Would you restate the data exactly as given?

━━━ The records ━━━

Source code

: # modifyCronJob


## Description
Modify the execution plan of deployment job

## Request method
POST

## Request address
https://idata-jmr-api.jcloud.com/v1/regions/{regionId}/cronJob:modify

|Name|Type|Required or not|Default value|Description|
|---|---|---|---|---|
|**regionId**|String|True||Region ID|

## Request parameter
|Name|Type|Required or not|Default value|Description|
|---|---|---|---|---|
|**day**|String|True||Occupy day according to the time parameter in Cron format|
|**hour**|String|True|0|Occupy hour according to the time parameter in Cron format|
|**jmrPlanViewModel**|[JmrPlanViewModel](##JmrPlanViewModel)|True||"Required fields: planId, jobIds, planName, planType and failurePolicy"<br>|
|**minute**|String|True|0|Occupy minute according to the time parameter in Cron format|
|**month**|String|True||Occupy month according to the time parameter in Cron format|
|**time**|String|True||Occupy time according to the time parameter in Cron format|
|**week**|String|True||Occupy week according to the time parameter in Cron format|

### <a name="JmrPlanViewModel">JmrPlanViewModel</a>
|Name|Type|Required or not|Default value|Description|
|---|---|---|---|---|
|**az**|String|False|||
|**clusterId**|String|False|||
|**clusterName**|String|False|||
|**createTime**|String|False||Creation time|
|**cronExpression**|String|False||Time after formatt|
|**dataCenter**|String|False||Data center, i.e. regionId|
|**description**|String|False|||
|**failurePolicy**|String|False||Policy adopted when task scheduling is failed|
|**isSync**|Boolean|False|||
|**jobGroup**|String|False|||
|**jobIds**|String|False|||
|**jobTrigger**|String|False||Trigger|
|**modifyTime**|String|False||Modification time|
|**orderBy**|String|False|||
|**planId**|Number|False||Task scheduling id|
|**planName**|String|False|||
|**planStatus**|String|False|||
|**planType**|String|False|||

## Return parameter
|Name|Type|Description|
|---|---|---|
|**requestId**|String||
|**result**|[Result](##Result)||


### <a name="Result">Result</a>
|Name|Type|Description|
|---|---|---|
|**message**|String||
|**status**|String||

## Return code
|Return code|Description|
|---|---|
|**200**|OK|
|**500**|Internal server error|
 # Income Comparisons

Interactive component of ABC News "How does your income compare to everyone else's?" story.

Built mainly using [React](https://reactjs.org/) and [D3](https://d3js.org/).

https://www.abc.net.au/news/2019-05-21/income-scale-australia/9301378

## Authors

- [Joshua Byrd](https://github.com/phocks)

━━━

Solution for this problem:
Source code

: # modifyCronJob


## Description
Modify the execution plan of deployment job

## Request method
POST

## Request address
https://idata-jmr-api.jcloud.com/v1/regions/{regionId}/cronJob:modify

|Name|Type|Required or not|Default value|Description|
|---|---|---|---|---|
|**regionId**|String|True||Region ID|

## Request parameter
|Name|Type|Required or not|Default value|Description|
|---|---|---|---|---|
|**day**|String|True||Occupy day according to the time parameter in Cron format|
|**hour**|String|True|0|Occupy hour according to the time parameter in Cron format|
|**jmrPlanViewModel**|[JmrPlanViewModel](##JmrPlanViewModel)|True||"Required fields: planId, jobIds, planName, planType and failurePolicy"<br>|
|**minute**|String|True|0|Occupy minute according to the time parameter in Cron format|
|**month**|String|True||Occupy month according to the time parameter in Cron format|
|**time**|String|True||Occupy time according to the time parameter in Cron format|
|**week**|String|True||Occupy week according to the time parameter in Cron format|

### <a name="JmrPlanViewModel">JmrPlanViewModel</a>
|Name|Type|Required or not|Default value|Description|
|---|---|---|---|---|
|**az**|String|False|||
|**clusterId**|String|False|||
|**clusterName**|String|False|||
|**createTime**|String|False||Creation time|
|**cronExpression**|String|False||Time after formatt|
|**dataCenter**|String|False||Data center, i.e. regionId|
|**description**|String|False|||
|**failurePolicy**|String|False||Policy adopted when task scheduling is failed|
|**isSync**|Boolean|False|||
|**jobGroup**|String|False|||
|**jobIds**|String|False|||
|**jobTrigger**|String|False||Trigger|
|**modifyTime**|String|False||Modification time|
|**orderBy**|String|False|||
|**planId**|Number|False||Task scheduling id|
|**planName**|String|False|||
|**planStatus**|String|False|||
|**planType**|String|False|||

## Return parameter
|Name|Type|Description|
|---|---|---|
|**requestId**|String||
|**result**|[Result](##Result)||


### <a name="Result">Result</a>
|Name|Type|Description|
|---|---|---|
|**message**|String||
|**status**|String||

## Return code
|Return code|Description|
|---|---|
|**200**|OK|
|**500**|Internal server error|
 # Income Comparisons

Interactive component of ABC News "How does your income compare to everyone else's?" story.

Built mainly using [React](https://reactjs.org/) and [D3](https://d3js.org/).

https://www.abc.net.au/news/2019-05-21/income-scale-australia/9301378

## Authors

- [Joshua Byrd](https://github.com/phocks)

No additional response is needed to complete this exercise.